Content starts

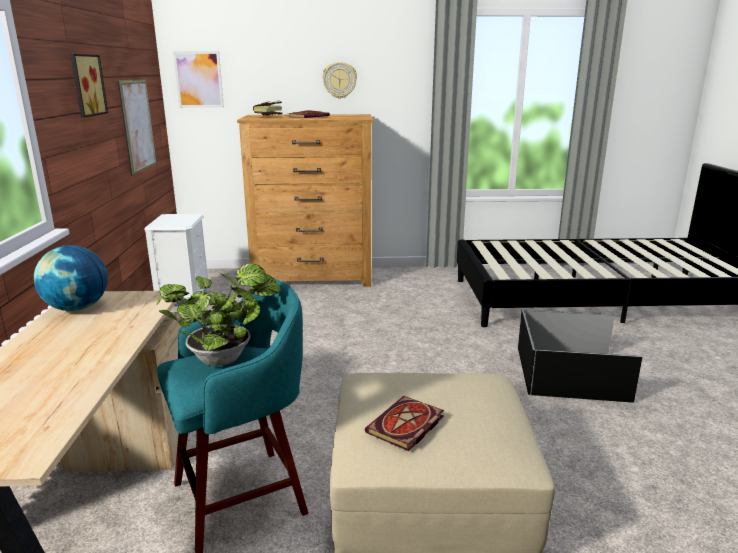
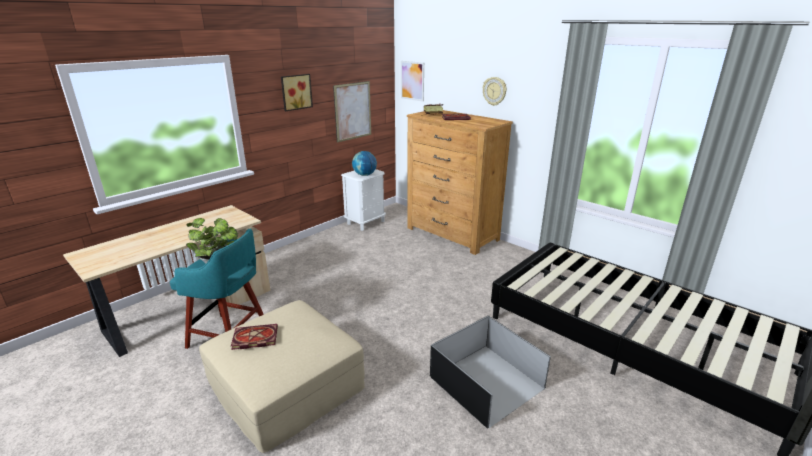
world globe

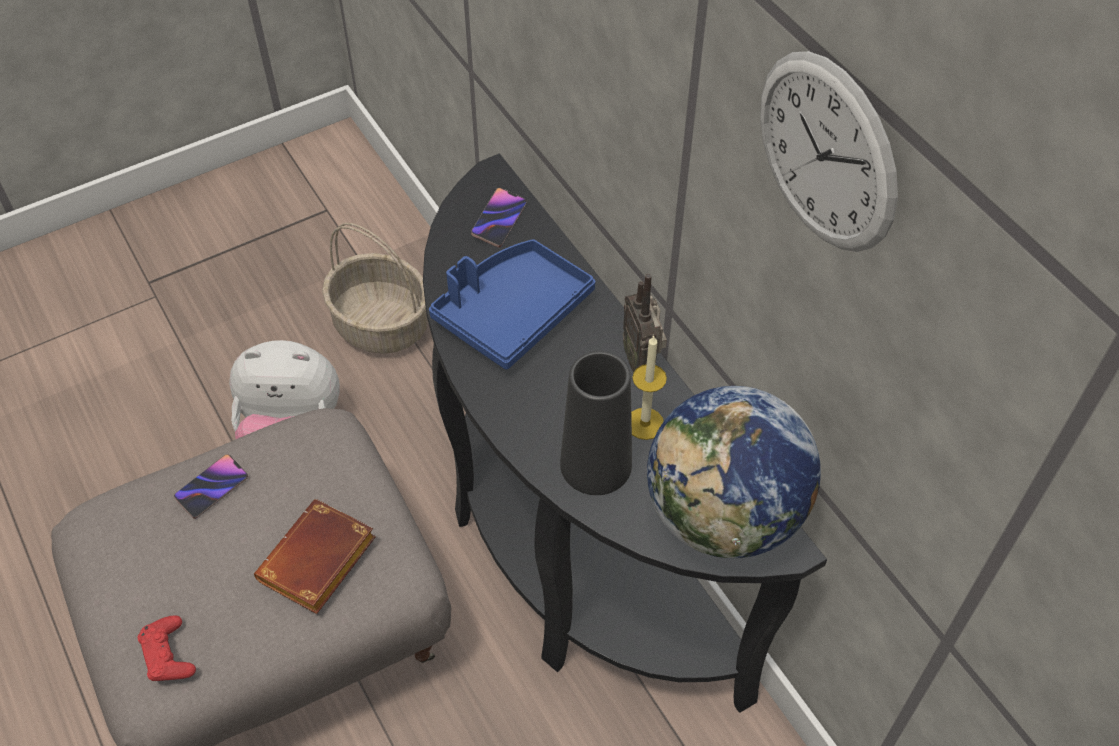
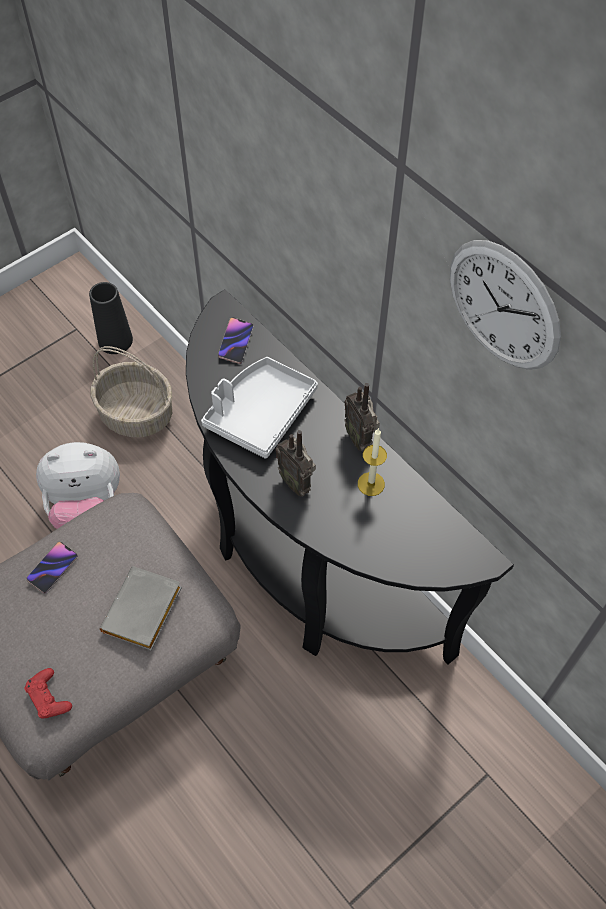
flower vase (black-coloured); volume (gray); carrying tray (gray); radio receiver (1st from left); world globe

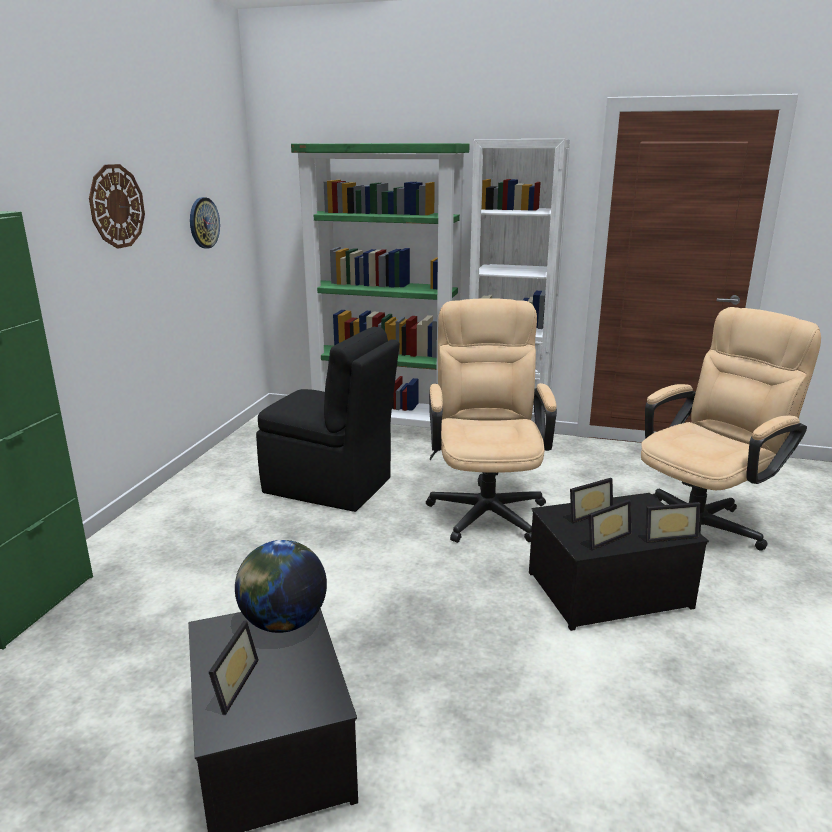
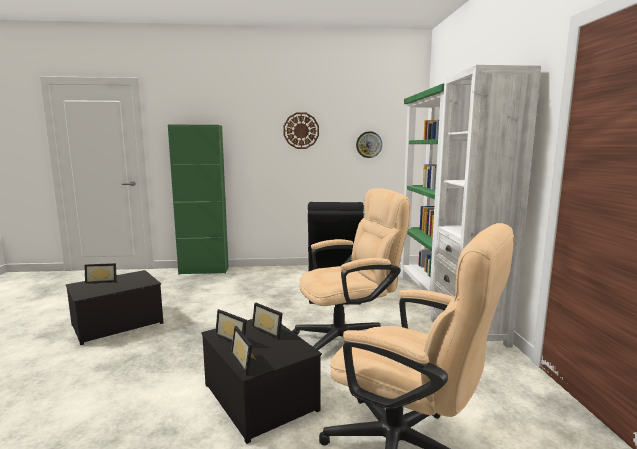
world globe

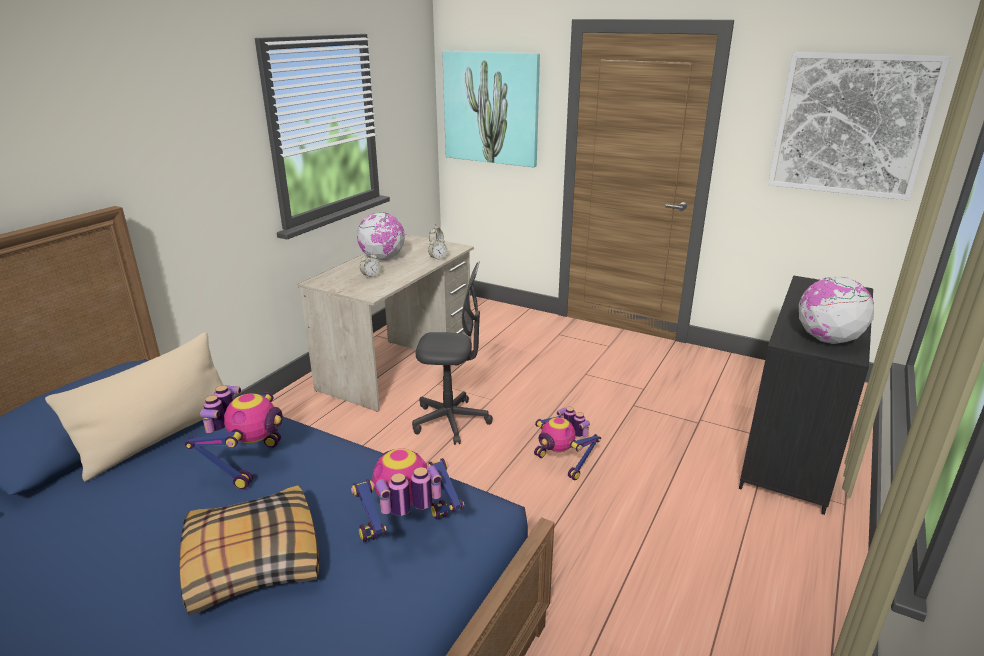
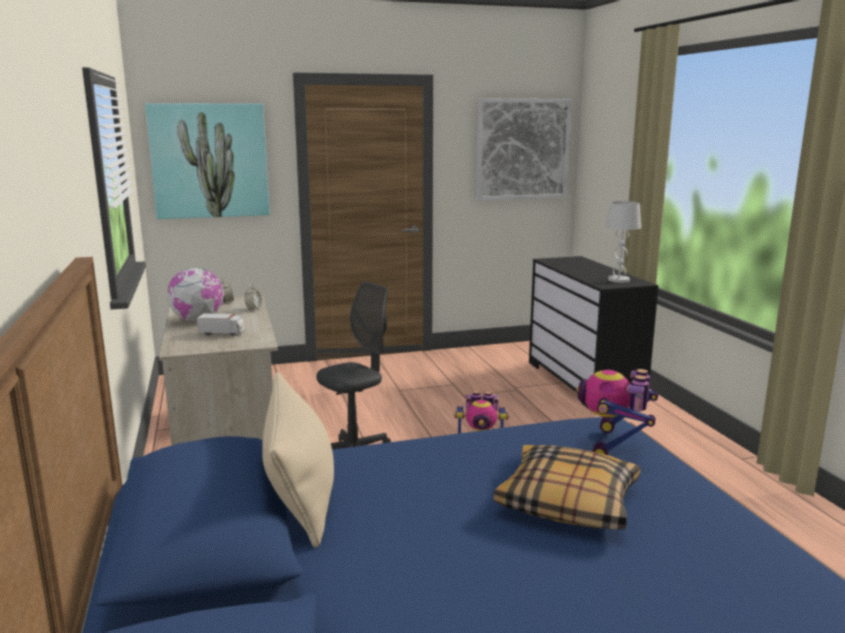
toy lorry; tabletop lamp (white-coloured); toy robot (1st from left in the first image)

Content ends

- _Problem to work on_:
Return the lines of the listing where the string "left" appears.

- _Completed exercise_:
flower vase (black-coloured); volume (gray); carrying tray (gray); radio receiver (1st from left); world globe
toy lorry; tabletop lamp (white-coloured); toy robot (1st from left in the first image)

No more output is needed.